Collected data
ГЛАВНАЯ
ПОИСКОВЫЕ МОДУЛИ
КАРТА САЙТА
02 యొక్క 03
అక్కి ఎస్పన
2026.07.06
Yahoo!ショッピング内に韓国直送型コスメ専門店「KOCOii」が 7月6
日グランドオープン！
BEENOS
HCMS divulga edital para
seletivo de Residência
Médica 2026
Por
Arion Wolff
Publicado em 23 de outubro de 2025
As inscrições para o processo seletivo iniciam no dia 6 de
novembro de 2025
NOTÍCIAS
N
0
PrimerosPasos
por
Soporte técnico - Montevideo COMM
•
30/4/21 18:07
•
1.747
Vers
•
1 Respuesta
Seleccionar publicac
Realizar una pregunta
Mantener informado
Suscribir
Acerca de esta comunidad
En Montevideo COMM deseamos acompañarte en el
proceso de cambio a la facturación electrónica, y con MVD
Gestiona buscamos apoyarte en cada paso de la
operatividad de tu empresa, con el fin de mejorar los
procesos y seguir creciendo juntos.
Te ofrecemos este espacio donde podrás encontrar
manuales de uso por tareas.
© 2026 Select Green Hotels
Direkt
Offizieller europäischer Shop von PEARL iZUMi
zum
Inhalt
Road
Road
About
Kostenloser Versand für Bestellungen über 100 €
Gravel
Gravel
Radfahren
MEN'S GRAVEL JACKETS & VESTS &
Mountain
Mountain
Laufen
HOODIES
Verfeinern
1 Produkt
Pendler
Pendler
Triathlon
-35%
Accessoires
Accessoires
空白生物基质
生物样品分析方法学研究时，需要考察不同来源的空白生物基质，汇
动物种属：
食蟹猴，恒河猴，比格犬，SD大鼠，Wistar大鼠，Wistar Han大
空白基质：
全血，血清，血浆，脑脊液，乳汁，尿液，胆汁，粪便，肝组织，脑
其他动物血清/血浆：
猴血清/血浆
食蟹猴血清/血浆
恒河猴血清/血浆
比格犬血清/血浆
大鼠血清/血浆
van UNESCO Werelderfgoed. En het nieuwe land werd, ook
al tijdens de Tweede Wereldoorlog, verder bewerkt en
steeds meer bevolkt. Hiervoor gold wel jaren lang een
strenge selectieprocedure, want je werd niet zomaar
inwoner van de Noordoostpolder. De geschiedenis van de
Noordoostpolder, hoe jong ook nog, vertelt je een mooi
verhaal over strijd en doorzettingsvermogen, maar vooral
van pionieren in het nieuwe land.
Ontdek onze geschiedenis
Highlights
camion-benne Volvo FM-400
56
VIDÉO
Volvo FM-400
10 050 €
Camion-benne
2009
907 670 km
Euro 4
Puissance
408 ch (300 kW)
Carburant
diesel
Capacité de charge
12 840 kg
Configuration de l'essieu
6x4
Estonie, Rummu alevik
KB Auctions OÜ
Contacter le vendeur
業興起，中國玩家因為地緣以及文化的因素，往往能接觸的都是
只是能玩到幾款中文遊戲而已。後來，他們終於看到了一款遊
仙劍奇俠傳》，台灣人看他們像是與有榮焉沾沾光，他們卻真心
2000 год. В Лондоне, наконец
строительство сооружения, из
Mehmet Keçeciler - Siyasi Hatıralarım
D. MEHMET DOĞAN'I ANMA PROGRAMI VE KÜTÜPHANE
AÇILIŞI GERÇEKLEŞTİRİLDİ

TASK PROMPT — Each record above has to be printed again, word for word.

WRITTEN REPLY —
ГЛАВНАЯ
ПОИСКОВЫЕ МОДУЛИ
КАРТА САЙТА
02 యొక్క 03
అక్కి ఎస్పన
2026.07.06
Yahoo!ショッピング内に韓国直送型コスメ専門店「KOCOii」が 7月6
日グランドオープン！
BEENOS
HCMS divulga edital para
seletivo de Residência
Médica 2026
Por
Arion Wolff
Publicado em 23 de outubro de 2025
As inscrições para o processo seletivo iniciam no dia 6 de
novembro de 2025
NOTÍCIAS
N
0
PrimerosPasos
por
Soporte técnico - Montevideo COMM
•
30/4/21 18:07
•
1.747
Vers
•
1 Respuesta
Seleccionar publicac
Realizar una pregunta
Mantener informado
Suscribir
Acerca de esta comunidad
En Montevideo COMM deseamos acompañarte en el
proceso de cambio a la facturación electrónica, y con MVD
Gestiona buscamos apoyarte en cada paso de la
operatividad de tu empresa, con el fin de mejorar los
procesos y seguir creciendo juntos.
Te ofrecemos este espacio donde podrás encontrar
manuales de uso por tareas.
© 2026 Select Green Hotels
Direkt
Offizieller europäischer Shop von PEARL iZUMi
zum
Inhalt
Road
Road
About
Kostenloser Versand für Bestellungen über 100 €
Gravel
Gravel
Radfahren
MEN'S GRAVEL JACKETS & VESTS &
Mountain
Mountain
Laufen
HOODIES
Verfeinern
1 Produkt
Pendler
Pendler
Triathlon
-35%
Accessoires
Accessoires
空白生物基质
生物样品分析方法学研究时，需要考察不同来源的空白生物基质，汇
动物种属：
食蟹猴，恒河猴，比格犬，SD大鼠，Wistar大鼠，Wistar Han大
空白基质：
全血，血清，血浆，脑脊液，乳汁，尿液，胆汁，粪便，肝组织，脑
其他动物血清/血浆：
猴血清/血浆
食蟹猴血清/血浆
恒河猴血清/血浆
比格犬血清/血浆
大鼠血清/血浆
van UNESCO Werelderfgoed. En het nieuwe land werd, ook
al tijdens de Tweede Wereldoorlog, verder bewerkt en
steeds meer bevolkt. Hiervoor gold wel jaren lang een
strenge selectieprocedure, want je werd niet zomaar
inwoner van de Noordoostpolder. De geschiedenis van de
Noordoostpolder, hoe jong ook nog, vertelt je een mooi
verhaal over strijd en doorzettingsvermogen, maar vooral
van pionieren in het nieuwe land.
Ontdek onze geschiedenis
Highlights
camion-benne Volvo FM-400
56
VIDÉO
Volvo FM-400
10 050 €
Camion-benne
2009
907 670 km
Euro 4
Puissance
408 ch (300 kW)
Carburant
diesel
Capacité de charge
12 840 kg
Configuration de l'essieu
6x4
Estonie, Rummu alevik
KB Auctions OÜ
Contacter le vendeur
業興起，中國玩家因為地緣以及文化的因素，往往能接觸的都是
只是能玩到幾款中文遊戲而已。後來，他們終於看到了一款遊
仙劍奇俠傳》，台灣人看他們像是與有榮焉沾沾光，他們卻真心
2000 год. В Лондоне, наконец
строительство сооружения, из
Mehmet Keçeciler - Siyasi Hatıralarım
D. MEHMET DOĞAN'I ANMA PROGRAMI VE KÜTÜPHANE
AÇILIŞI GERÇEKLEŞTİRİLDİ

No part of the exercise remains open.